━━━━━ Information supplied ━━━━━
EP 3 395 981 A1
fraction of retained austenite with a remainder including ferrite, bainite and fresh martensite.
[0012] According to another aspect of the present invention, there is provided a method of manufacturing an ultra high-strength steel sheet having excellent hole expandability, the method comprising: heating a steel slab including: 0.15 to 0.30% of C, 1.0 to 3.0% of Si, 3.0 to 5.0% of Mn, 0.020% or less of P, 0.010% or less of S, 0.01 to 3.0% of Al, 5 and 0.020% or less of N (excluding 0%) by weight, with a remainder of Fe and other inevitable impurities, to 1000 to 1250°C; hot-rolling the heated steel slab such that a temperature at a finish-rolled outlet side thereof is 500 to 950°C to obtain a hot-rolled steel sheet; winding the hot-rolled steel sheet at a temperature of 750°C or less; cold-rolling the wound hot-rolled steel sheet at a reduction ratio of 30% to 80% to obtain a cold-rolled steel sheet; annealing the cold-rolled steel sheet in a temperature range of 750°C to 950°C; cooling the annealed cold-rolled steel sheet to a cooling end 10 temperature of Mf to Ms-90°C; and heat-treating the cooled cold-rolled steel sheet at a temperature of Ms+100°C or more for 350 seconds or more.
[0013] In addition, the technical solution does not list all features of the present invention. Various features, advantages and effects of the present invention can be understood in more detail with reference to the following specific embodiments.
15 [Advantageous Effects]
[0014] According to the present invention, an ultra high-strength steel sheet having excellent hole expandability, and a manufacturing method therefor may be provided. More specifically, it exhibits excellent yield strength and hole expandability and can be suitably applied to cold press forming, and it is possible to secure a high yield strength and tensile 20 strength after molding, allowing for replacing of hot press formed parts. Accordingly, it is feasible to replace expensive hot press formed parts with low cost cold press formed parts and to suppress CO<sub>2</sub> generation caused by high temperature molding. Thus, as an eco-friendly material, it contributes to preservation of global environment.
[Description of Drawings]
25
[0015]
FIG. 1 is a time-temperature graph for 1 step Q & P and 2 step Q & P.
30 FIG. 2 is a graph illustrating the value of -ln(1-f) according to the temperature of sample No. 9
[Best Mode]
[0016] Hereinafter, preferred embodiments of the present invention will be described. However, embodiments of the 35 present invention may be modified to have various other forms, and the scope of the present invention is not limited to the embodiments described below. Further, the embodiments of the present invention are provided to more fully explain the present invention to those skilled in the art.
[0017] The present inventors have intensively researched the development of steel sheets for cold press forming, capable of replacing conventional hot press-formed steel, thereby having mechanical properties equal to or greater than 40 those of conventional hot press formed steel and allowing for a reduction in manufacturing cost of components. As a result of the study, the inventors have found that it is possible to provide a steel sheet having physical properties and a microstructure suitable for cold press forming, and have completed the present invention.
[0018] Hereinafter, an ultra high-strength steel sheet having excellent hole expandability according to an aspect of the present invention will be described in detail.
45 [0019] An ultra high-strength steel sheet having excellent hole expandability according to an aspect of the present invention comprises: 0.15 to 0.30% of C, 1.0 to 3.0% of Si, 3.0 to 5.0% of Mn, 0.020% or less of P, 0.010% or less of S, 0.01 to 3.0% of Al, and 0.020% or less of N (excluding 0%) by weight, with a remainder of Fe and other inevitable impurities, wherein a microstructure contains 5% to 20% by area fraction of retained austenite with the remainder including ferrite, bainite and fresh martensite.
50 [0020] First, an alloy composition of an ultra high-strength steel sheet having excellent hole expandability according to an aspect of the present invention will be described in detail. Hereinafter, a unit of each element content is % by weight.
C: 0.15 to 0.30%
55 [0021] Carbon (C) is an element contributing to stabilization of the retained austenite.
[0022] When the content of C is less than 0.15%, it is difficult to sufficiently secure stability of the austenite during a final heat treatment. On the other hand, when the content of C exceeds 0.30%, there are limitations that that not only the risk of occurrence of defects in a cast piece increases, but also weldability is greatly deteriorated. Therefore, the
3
━━━━━
━━━━━ Information supplied ━━━━━
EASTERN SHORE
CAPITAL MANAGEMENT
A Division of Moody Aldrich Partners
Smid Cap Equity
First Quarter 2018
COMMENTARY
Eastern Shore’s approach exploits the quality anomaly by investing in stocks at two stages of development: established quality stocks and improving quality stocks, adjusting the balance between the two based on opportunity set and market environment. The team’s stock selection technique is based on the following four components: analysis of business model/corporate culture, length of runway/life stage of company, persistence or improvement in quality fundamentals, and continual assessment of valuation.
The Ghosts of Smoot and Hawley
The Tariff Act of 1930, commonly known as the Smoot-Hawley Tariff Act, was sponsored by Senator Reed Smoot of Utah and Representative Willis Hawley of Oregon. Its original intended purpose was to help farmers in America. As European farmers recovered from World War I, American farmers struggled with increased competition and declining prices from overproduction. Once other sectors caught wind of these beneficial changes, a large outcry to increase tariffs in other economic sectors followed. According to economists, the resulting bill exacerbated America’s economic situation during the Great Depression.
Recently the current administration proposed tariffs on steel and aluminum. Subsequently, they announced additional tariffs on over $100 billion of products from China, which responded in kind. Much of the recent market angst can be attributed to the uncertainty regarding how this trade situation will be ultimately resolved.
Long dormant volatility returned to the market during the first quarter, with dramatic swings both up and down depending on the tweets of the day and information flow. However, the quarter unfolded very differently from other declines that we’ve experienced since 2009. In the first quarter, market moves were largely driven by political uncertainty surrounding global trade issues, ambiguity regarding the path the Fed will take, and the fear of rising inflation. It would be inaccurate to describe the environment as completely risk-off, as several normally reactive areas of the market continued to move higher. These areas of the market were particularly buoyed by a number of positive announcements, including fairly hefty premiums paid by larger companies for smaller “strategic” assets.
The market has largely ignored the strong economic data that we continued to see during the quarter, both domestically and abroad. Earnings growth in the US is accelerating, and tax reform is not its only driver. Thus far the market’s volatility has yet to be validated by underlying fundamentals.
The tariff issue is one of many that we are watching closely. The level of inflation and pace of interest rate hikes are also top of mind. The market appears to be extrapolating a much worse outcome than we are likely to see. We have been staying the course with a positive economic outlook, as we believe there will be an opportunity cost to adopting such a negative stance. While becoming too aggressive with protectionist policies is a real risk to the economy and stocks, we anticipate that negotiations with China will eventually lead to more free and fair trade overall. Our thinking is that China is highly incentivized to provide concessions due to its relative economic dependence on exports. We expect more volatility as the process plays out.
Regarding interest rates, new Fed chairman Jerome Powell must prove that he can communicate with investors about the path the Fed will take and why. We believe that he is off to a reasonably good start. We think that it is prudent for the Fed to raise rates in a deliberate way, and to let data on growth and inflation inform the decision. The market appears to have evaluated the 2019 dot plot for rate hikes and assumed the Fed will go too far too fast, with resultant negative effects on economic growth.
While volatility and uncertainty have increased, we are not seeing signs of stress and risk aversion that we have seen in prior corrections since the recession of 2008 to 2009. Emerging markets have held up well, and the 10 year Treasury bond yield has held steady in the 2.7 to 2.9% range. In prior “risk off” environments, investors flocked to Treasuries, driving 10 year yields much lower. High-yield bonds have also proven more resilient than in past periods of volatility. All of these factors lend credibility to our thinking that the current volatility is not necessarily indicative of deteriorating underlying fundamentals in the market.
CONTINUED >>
━━━━━
# Exercise instructions:
Please say how many lines in the records contain the word "current", and give only that number.

# Solution for this problem:
2